→ Text shown
====================

One Idoru, Many Idora

5 05 2008

Idoru (EE-doh-roo): katakana phoneticization of idol, a speculative science fiction creation consisting of an artificial intelligence that has taken the form of  a virtual media star. See Idoru by William Gibson.

Idora (EE-doh-ra): a park in the USA, a Croatian figure skater or, at a higher degree of relationship, a minor virtual character created by myself and controlled by a rudimentary artificial intelligence system in a computer game. Known as an NPC, a CCC or a mob (mobile). See the Akanbar MUD.

Anyone can create an Idora (the NPC). However, not anyone can create an idoru (the Rei Toei of Gibson’s work). Is it coincidence that Idora can also be taken as the plural of idoru?


 Quote from Idoru: “Man, Rozzer’s sittin’ down there makin’ eyes at a big aluminum thermos bottle.”


 An editor friend of mine says that fiction = fluff. I qualify that for her: the majority of fiction is fluff, for the reason that the majority of fiction, like the majority of anything, is mediocre at best. If it was good, we wouldn’t be calling it fluff.

(Idoru, by the way, is not fluff in my view.)

Expand the metaphor, and we can say that the majority of NPCs are Idoras, but only a few – or only one – are idorus. Then narrow it back down, and we can conclude that the majority of a person’s creative acts will be fluff, with the exception of one or two outstanding items. The phenomenon of one-hit wonders illustrates this quite appropriately.

Is this a bad thing? Not at all. When that one stellar piece of work comes into being, it’s worth all the time and effort spent on the fluff. To follow Maslow’s oft-quoted hierarchy, it is the pinnacle of self-realization.

After reaching a pinnacle, however, the only place to go is down, in much the same way that one can’t stay at the top of Everest forever or, in censorable terms, maintain an erection forever. (Technically speaking, Viagra could make that possible, but who in their right mind WANTS to go around with a permanent tent in their pants?)

Idora-Idora-Idora-Idora-IDORU-Idora-Idora-Idora…


 The average Idora looks a bit like this…

Idora the dark and pale stands here, head lifted arrogantly.

With her ivory-white complexion and jet-black hair, Idora cuts a striking figure. Her dark eyes blaze imperiously at you and a faint, cruel smile hovers on her thin lips as her hand suggestively strokes the butt of the whip on her belt.

====================

→ Exercises
**A)** In the post on Idoru and Idora, what other names are given for an NPC?
**B)** Using the post on Idoru and Idora, explain why the writer says the majority of fiction is fluff.

→ Material shown

====================

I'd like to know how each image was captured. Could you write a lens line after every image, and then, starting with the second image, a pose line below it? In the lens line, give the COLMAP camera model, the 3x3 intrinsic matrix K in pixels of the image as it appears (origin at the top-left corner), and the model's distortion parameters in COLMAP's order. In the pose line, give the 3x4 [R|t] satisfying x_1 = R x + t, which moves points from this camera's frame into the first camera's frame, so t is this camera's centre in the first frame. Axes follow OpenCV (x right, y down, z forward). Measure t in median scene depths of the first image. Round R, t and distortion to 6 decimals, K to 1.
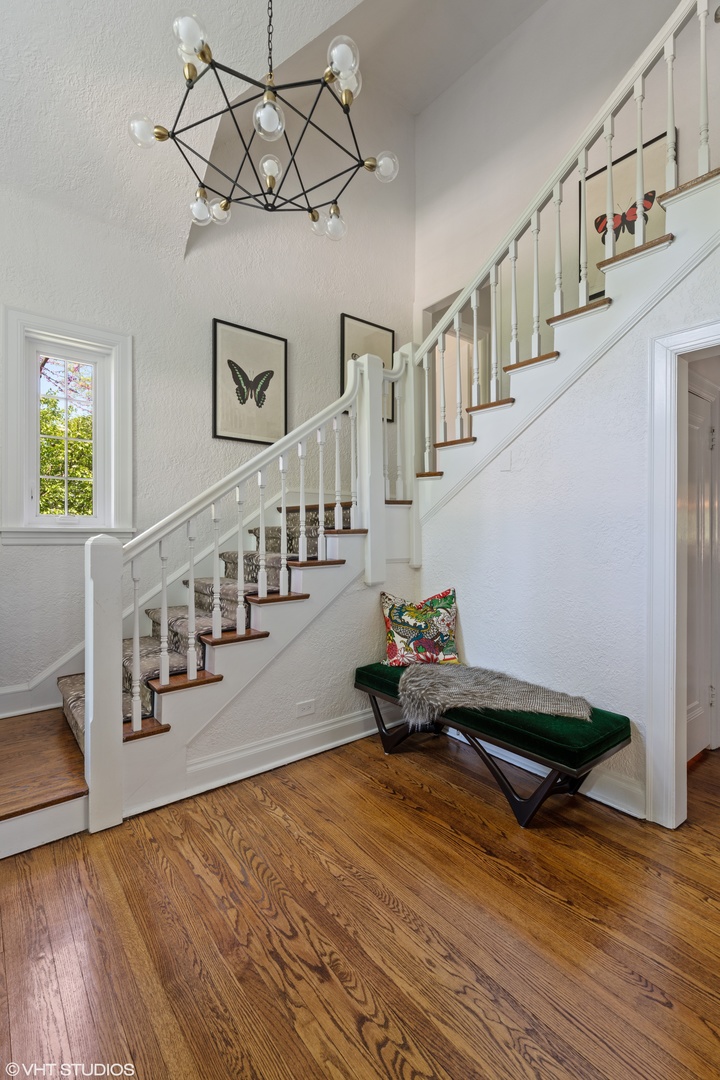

====================

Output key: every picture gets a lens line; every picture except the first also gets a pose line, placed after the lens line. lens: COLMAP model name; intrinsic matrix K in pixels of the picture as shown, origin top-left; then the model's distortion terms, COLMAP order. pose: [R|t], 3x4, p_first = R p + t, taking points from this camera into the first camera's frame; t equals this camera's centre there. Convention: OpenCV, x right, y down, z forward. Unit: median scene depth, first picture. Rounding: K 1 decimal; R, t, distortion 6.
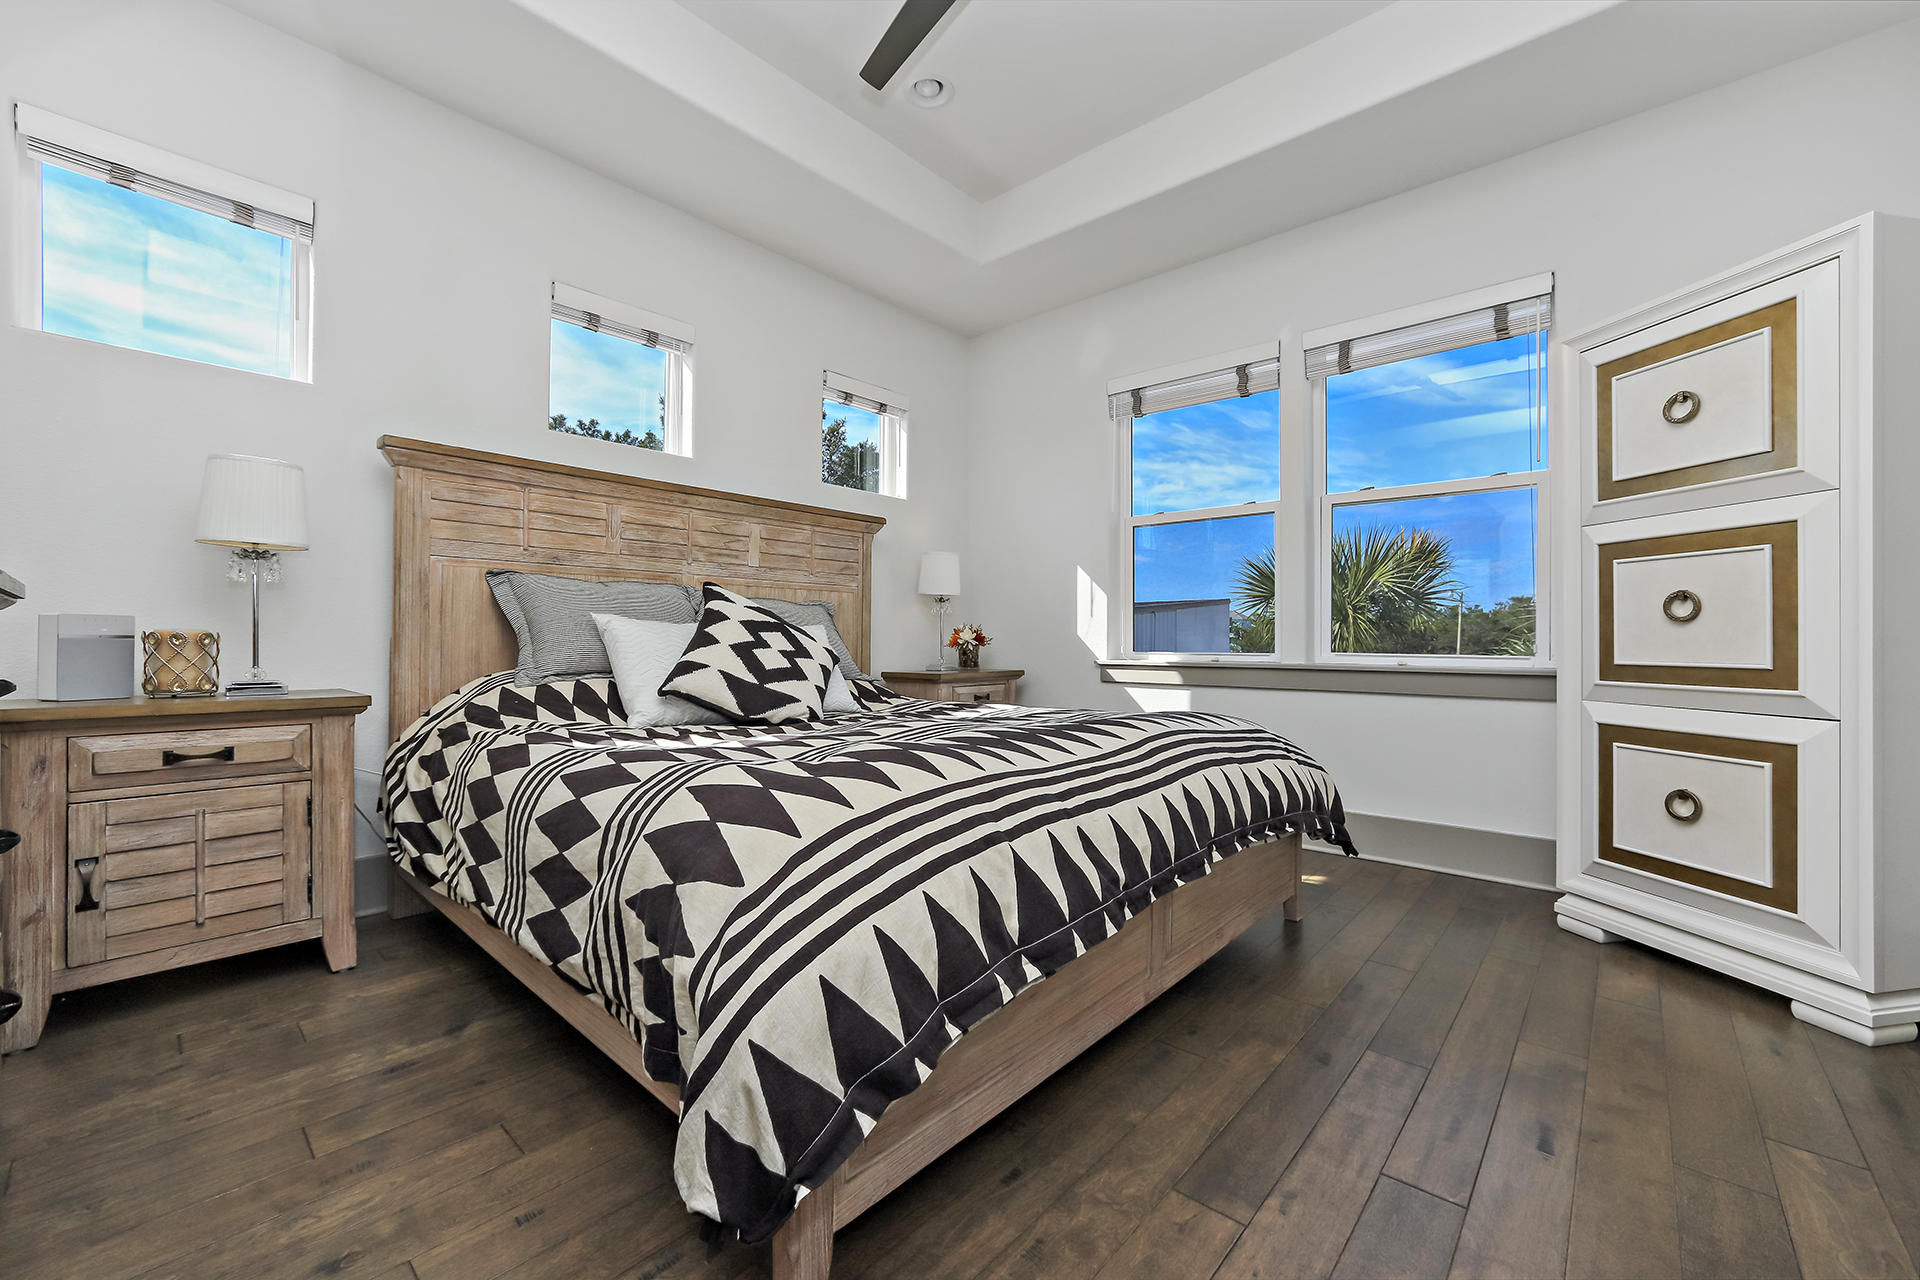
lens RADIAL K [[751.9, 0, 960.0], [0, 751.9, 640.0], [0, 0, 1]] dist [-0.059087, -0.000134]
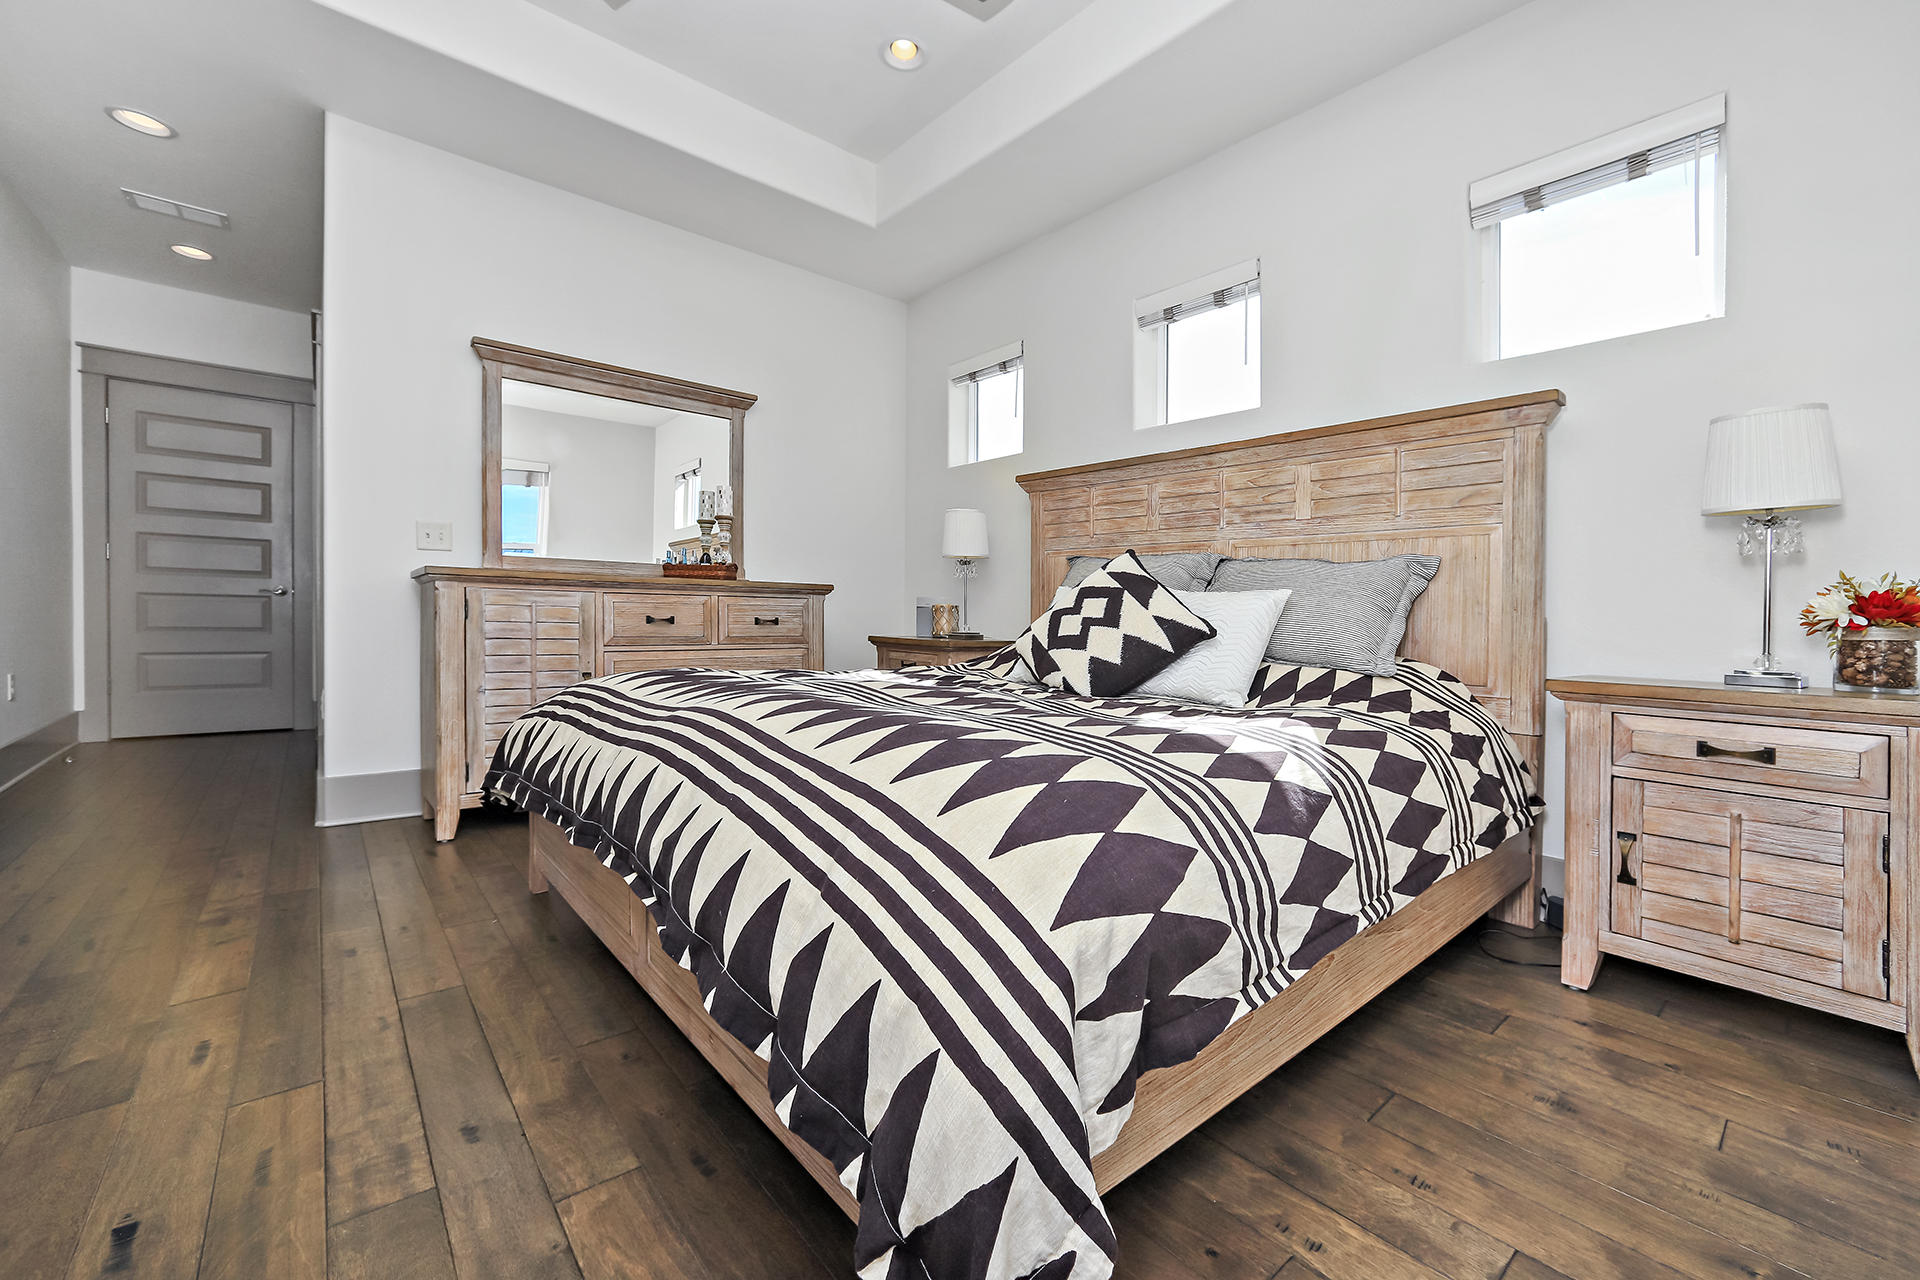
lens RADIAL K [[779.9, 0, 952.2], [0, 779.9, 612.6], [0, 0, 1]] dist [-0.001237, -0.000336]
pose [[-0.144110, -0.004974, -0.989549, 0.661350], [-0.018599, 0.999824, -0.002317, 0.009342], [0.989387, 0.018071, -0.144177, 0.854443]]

====================

→ Answer set
**A)** A CCC or a mob (mobile).

**B)** The writer says the majority of fiction, like the majority of anything, is mediocre at best. If it were good, it would not be called fluff.